Google Analytics: 6 important metrics to look at
Yes, being super creative is great, but is your marketing plan based on insights and analytics?
This is a common mistake amongst small businesses. Innovation and success come from analysing performance and understanding what works and what doesn’t. And that’s exactly what Google Analytics can help you with.
So what can you understand from all that data?
- Who your audience is.
- What type of content works for your brand.
- Your website’s functionality and the efficiency of the customer journey.
- Your most important and effective marketing channels.
So what metrics do you need to look at and how do you interpret them?
1. Audience location
If you go to Audience > Geo > Location, you can see a world map and a breakdown of the countries where your web visitors are located.
This is so important for so many reasons.

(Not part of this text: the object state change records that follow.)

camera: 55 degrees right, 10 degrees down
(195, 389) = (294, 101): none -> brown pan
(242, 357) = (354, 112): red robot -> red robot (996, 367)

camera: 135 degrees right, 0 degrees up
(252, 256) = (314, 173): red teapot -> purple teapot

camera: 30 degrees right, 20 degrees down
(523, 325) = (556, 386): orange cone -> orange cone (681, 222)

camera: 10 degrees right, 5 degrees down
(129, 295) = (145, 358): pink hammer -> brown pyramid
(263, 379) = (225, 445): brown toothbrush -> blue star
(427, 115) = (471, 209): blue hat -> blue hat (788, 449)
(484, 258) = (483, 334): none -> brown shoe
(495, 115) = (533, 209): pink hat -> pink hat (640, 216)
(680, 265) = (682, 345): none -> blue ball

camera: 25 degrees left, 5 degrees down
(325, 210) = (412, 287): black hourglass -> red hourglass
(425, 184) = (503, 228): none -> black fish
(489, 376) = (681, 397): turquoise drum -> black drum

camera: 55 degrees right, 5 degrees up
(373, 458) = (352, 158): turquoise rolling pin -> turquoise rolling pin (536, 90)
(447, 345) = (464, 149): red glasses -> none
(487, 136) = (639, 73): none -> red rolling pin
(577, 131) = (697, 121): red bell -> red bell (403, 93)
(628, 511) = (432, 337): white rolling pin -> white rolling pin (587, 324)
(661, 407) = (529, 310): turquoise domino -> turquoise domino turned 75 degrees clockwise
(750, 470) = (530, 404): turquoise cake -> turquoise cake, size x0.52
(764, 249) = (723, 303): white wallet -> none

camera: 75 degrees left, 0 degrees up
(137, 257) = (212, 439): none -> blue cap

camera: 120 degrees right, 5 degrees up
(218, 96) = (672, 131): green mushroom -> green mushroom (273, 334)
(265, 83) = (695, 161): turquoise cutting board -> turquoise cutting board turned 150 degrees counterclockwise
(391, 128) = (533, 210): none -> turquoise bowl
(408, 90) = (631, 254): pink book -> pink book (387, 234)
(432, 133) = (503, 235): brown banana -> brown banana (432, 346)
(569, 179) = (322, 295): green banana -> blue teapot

First, if you’re only selling your products or services locally, this will tell you whether or not you’re getting the right audience on your website. For example, if you’re only providing services to UK-based businesses, but most of your website visitors are from Germany, it means you need to re-evaluate how your website is marketed.
Secondly, it helps you figure out what time you should publish posts on your website (and on social channels too!). Be aware of time zones as it can influence your reach by a lot.
2. Traffic sources
This is probably the most important metric to consider. Go to Acquisition > All traffic > Channels.
This will show you the amount of traffic that is coming from these sources:
- Direct – this is usually people who have typed in your website or had it bookmarked;
- Organic Search – traffic coming from Google/Bing/Yahoo etc. searches. These can be branded (for example, someone searching for ‘Nude Digital’ accessing our website), or by keywords (for example, someone searching for ‘social media marketing services London’);
- Paid Search – traffic from Google Ads (self explanatory);
- Social – again, quite easy to understand. This represents all traffic coming from your social media channels;
- Referral – traffic from other websites, backlinks etc.;
- Email – from newsletters, email signatures etc. (make sure you use tracking links, otherwise it might not be tracked);
If you’re looking to invest into some SEO work, or are interested in placing some PPC ads, then go to Acquisition > Campaigns > Organic Keywords.
This will give you a breakdown of all the search keywords or phrases that landed users on your pages.
4. Popular content
Head to Behaviour > Site Content > All Pages to see the content that is most popular with your audience.
This should be your guide when creating new content for both your website and your social media channels. Important metrics to consider are:
- Page views – the higher the better;
- Average time on page – the higher the better;
- Bounce rate – the lower the better;
5. Bounce Rate
According to Google Analytics, a bounce rate is calculated by how many users open a single page on your site and then exit without triggering any other requests to the Analytics server during that session.
So is it bad to have a high bounce rate? Depends on how you measure success on your website. If your website is a one-pager, then they don’t really have anywhere else to go.
However, if they need to follow a journey in order to convert, then your bounce rate is a metric to consider.
6. Avg. session duration
According to Google Analytics, the average session duration is: total duration of all sessions (in seconds) / number of sessions.
Why is this so important? Because this tells you how captivating your website’s content is, and whether or not is enough to generate interest and ultimately convert. The bounce rate and the average session duration combined are the 2 metrics that let you know if you should consider updating your website design & copy.